Work to do:
1. Copy word for word the part of the passage on event-sourcing and CQRS below, starting with "To resolve these" and going on through "to the workflow.".
2. Pick up the passage on event-sourcing and CQRS below at the point where it stops, and write what comes next.

** BEGIN Source passage **

These steps in the process could cover a range of things, including legal and regulatory conditions. When designing for such environments, we must ensure to handle data safely and ready for an audit, while the experience is excellent for everyone, including our colleagues in areas like customer support.
In this case study, I’d like to focus on the architectural decisions that made this possible, regardless of the exact requirements of the legal and regulatory environment.
Event-sourcing
Modeling data for a complex workflow, like customer onboarding, can be challenging if we think in traditional, relational data modeling. Regulators could introduce a new law regarding KYC, and the compliance team could implement a new step in the due diligence process, both of them under time pressure.
All these changes could lead to a complex restructuring of your data model in the database. Classic relational database design also hides the timeline of a workflow, which would be useful for a support team and for an auditor as well.
To resolve these concerns, we designed our system to use an event-sourcing architectural pattern instead.
In an event-driven data model, we store data updates as individual events. Every action, result, or decision that affects the workflow state is represented by an event. Every event has a creation date, a type, and a data schema unique to the event type. The complete state of a workflow is the reduced result of all events related to the workflow.
This pattern makes several things possible:
- Audited data flow
Everything that happens during an onboarding workflow is represented by an event. It is clear what happened, what decisions were made on what basis. - Immutable data
Once an event is saved, nothing will change it. If some decision should mitigate it’s effect on the reduced state, a different event must represent that decision. - Flexibility
Every action, decision, and update that we add to the system is implemented using new events. Complex and risky database migrations are unnecessary. - Observability
Different stakeholders can look at the event collection for a workflow through separate views (so-called “projections”). The customer support team can overview the whole workflow and help the customer if necessary.
Using the event-sourced pattern might be complex at first; building the mental model of separating workflow state data, event data, and client data can be challenging. But using the proper abstractions, it’s a really powerful tool to handle complex workflows.
CQRS
With the event-sourced data model, we achieved immutable and auditable data, so it’s important that the business logic that interacts with this data model is compatible with these requirements. That means no direct access to the database; any data handled by our business logic should exist as events, and the “projection” of the event collection.
This is accomplished by an architectural pattern known as Command-Query Responsibility Segregation (CQRS). Developers can use this pattern independently of the event-sourced data model, but they commonly use them together.

** END Source passage **
** BEGIN Information provided **

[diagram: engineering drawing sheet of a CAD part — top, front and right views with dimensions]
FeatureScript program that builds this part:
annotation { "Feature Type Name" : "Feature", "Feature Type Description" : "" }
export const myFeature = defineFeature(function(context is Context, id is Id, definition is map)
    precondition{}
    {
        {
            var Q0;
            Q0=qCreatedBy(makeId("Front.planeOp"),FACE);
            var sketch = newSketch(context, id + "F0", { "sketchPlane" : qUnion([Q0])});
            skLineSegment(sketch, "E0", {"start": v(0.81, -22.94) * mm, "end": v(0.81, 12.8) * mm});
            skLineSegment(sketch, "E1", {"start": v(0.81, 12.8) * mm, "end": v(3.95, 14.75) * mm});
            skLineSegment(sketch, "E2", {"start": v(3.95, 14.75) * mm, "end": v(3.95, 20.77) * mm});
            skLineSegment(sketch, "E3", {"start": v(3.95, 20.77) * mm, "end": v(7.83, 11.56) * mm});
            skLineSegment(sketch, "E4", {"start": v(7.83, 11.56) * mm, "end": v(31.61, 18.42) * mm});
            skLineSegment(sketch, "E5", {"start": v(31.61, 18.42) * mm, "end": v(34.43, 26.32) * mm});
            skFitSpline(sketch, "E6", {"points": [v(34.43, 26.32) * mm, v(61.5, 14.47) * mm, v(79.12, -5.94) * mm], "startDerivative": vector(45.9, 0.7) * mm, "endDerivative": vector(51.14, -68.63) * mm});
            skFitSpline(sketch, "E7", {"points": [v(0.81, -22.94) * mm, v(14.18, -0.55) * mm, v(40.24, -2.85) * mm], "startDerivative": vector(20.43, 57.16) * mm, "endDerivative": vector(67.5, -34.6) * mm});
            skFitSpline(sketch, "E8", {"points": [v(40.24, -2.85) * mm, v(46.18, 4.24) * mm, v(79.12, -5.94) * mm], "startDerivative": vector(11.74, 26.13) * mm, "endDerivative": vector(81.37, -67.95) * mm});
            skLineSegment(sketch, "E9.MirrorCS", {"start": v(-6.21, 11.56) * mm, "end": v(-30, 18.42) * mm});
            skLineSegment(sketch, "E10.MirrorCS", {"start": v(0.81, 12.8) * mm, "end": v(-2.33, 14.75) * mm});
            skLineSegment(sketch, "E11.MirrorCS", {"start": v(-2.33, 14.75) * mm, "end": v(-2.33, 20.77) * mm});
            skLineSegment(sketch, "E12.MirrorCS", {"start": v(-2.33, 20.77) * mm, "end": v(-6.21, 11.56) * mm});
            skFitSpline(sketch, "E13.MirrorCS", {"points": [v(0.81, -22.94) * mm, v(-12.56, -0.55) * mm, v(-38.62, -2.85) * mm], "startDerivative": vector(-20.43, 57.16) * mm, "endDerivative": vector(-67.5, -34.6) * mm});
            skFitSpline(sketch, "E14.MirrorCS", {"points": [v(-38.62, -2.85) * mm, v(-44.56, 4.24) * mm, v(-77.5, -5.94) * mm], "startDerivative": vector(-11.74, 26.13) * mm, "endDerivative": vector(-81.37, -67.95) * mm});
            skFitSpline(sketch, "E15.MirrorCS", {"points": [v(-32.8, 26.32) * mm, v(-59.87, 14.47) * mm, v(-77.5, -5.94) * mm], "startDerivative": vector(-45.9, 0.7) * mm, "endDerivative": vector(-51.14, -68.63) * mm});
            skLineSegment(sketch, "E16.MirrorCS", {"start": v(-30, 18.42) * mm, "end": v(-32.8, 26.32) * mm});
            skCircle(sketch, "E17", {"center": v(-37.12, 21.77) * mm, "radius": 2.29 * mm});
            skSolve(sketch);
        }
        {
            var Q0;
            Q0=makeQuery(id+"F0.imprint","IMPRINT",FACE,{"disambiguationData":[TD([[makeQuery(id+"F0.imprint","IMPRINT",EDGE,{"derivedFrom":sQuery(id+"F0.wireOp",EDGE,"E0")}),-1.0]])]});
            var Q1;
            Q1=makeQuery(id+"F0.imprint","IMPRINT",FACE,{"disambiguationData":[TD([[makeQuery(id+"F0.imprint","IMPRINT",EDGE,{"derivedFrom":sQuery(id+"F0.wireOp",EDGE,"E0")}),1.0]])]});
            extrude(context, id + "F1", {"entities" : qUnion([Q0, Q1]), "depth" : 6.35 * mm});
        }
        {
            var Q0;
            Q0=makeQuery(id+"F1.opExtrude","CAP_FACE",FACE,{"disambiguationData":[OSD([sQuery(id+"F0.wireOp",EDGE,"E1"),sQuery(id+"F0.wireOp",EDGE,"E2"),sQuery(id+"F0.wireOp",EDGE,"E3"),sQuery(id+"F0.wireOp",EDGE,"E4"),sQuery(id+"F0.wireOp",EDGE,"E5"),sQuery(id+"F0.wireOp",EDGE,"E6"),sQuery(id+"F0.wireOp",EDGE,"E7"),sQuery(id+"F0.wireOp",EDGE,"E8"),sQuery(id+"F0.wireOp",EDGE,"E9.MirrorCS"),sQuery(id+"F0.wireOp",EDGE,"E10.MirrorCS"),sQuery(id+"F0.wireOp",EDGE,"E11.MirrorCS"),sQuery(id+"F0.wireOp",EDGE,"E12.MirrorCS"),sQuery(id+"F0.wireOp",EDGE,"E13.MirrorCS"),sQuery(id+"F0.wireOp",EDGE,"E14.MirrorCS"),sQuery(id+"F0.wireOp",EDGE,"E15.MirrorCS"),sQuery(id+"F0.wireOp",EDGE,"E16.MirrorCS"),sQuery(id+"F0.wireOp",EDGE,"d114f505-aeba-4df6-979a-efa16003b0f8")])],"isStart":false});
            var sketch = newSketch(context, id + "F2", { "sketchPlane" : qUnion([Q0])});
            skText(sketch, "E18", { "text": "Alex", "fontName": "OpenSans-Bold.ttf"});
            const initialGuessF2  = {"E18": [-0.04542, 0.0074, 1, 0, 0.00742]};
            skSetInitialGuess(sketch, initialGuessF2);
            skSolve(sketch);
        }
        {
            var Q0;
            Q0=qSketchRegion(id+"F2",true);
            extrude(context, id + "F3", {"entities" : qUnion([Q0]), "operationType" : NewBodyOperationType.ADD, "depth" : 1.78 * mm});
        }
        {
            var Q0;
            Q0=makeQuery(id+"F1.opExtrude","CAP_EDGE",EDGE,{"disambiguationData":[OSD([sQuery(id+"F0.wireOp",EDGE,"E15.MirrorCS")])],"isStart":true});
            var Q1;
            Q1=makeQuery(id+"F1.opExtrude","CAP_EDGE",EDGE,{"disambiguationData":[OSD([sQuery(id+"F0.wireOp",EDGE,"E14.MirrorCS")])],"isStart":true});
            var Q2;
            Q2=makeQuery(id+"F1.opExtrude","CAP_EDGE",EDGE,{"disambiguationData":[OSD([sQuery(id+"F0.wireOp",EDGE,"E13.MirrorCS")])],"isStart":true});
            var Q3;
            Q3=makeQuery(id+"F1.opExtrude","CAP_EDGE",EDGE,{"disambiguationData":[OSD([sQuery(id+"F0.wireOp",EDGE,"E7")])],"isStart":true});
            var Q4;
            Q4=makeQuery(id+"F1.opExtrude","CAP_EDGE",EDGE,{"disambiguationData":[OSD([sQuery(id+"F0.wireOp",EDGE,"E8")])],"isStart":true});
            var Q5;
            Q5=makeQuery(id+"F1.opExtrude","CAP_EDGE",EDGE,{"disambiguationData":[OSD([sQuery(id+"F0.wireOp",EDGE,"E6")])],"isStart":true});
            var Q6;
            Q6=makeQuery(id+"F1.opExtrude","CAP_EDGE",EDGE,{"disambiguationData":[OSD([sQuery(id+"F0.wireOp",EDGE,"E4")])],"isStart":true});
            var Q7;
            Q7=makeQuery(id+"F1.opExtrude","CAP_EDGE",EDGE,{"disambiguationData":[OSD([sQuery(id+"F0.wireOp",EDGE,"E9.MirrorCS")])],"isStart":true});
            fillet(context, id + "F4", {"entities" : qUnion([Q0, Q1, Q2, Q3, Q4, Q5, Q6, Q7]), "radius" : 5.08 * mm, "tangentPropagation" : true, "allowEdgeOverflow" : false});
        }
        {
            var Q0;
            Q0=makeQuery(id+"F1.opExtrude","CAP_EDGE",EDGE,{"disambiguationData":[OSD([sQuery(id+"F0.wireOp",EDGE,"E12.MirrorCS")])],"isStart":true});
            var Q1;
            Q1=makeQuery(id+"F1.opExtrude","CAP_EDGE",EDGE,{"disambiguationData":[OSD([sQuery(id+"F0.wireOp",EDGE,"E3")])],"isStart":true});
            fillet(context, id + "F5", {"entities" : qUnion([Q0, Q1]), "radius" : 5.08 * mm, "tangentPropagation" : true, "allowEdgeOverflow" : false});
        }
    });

** END Information provided **

Answer set:
1.
To resolve these concerns, we designed our system to use an event-sourcing architectural pattern instead.
In an event-driven data model, we store data updates as individual events. Every action, result, or decision that affects the workflow state is represented by an event. Every event has a creation date, a type, and a data schema unique to the event type. The complete state of a workflow is the reduced result of all events related to the workflow.

2.
CQRS uses commands to contain business logic. Commands have access to queries, to look at the workflow state, and commands emit events to change the state.
Testing commands is simple by mocking queries and other dependencies. During peer review it’s easy to see patterns that do not belong to a command, like direct access to a database.
Separating responsibilities and thinking in commands is also a good way to design a scalable architecture. Publish commands in a message queue where command handlers listen to the commands they are responsible, you can raise the number of command handlers if necessary.
Encapsulating business logic in such a strict way is a constraint, but a useful one in complex applications.
State machines
Handling different states in any application is always an interesting problem when we make architectural decisions. As a practical guideline, I’d recommend using a state machine for any workflow that has or will have five or seven more states.
The state machine is a software design pattern where you implement your application's states a graph. The graph nodes are the states your application has, and the edges are the events that put the application into each state.
Because every event in the state machine leads to a single state, and your application can only be in states included in the state machine, this pattern creates safe and predictable application state management.
Complex workflows like automated customer onboarding may have dozens, or almost a hundred distinct states. Steps the client must follow, results and errors the clients must handle.
Since we have already made the architectural decision to use event sourcing, the data modeling is happening through events. These events can drive a state machine, and in this way, we could map every state of our application. Using a state machine made testing easier, changing the workflow less challenging, and represented in a graph, engineers and product design can use it as documentation.